En l’espèce, l’article 713 du Code civil selon lequel ; «Les biens qui n’ont pas de maître appartiennent à l’Etat» ne s’applique pas. Sa portée en a été réduite par la jurisprudence, il ne concerne qu’aux immeubles vacants ou en déshérence. Pour la faune sauvage, les déplacements incessants qui semblent lui être inhérente sont à la base de cette qualification. Ce fait en soit est déjà contestable, l’évolution de l’éthologie a démontré que certaines espèces pouvaient être considérées comme attachées à un espace bien particulier.
Un autre fondement du concept de res nullius est lié à la notion d’abondance. Ce qui semble inapplicable à certaines espèces menacées.
Dès lors toutefois que ce statut est en vigueur actuellement, il convient d’en rappeler les conséquences.
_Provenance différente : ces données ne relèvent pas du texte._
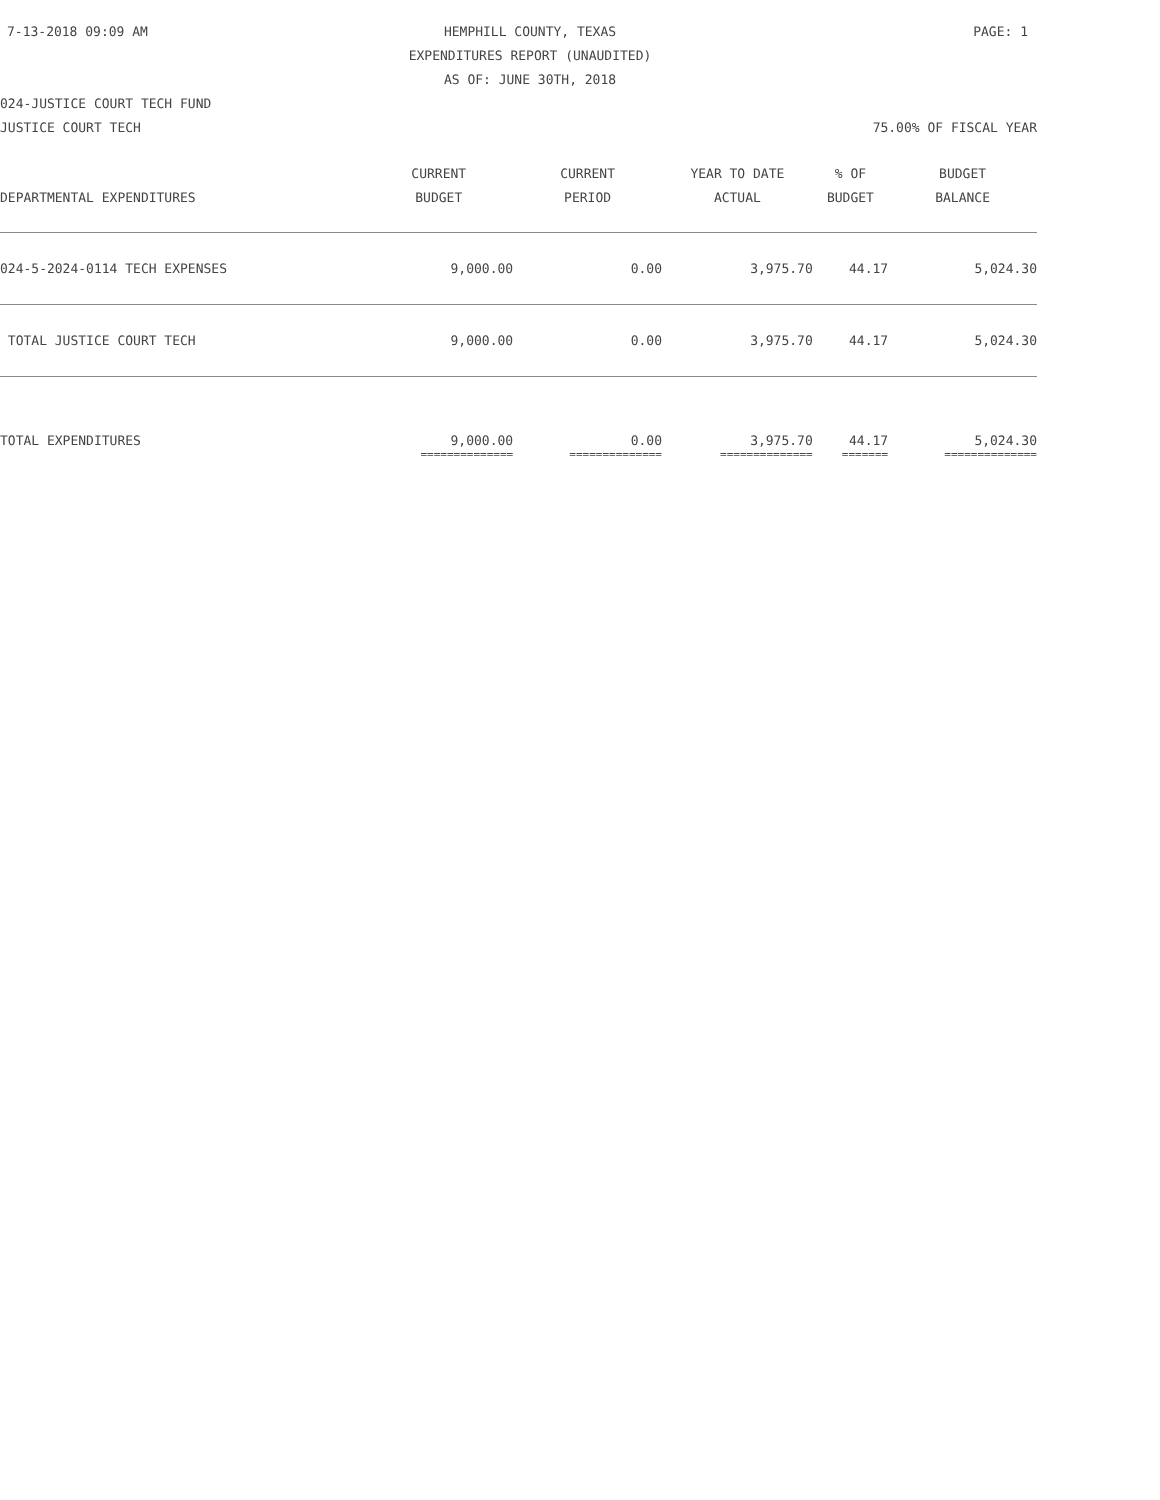7-13-2018 09:09 AM HEMPHILL COUNTY, TEXAS PAGE: 1 EXPENDITURES REPORT (UNAUDITED) AS OF: JUNE 30TH, 2018 024-JUSTICE COURT TECH FUND JUSTICE COURT TECH 75.00% OF FISCAL YEAR
| DEPARTMENTAL EXPENDITURES | CURRENT BUDGET | CURRENT PERIOD | YEAR TO DATE ACTUAL | % OF BUDGET | BUDGET BALANCE |
| --- | --- | --- | --- | --- | --- |
| 024-5-2024-0114 TECH EXPENSES | 9,000.00 | 0.00 | 3,975.70 | 44.17 | 5,024.30 |
| TOTAL JUSTICE COURT TECH | 9,000.00 | 0.00 | 3,975.70 | 44.17 | 5,024.30 |
| TOTAL EXPENDITURES | 9,000.00 | 0.00 | 3,975.70 | 44.17 | 5,024.30 |
| | ============== | ============== | ============== | ======= | ============== |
Tout d’abord l’impossibilité théorique pour quiconque d’engager une action civile en cas de dommage causé aux animaux sauvages. La notion de dommage écologique vient prendre le relais de cette lacune théoricienne, et la jurisprudence lui donne toute son ampleur.
Une conséquence supplémentaire du statut de res nullius est la possibilité d’appropriation par simple occupation de l’animal sauvage. Ce constat est un principe, les polices spéciales applicables par ailleurs sont de simples dérogations à celui-ci. Même si dans les faits elles s’appliquent plus souvent que le régime de la res nullius. Cette notion est importante, car elle démontre l’état d’esprit avec lequel le droit considère l’animal. Ainsi, malgré une inapplicabilité de fait, il est important de réfléchir sur la théorie du droit.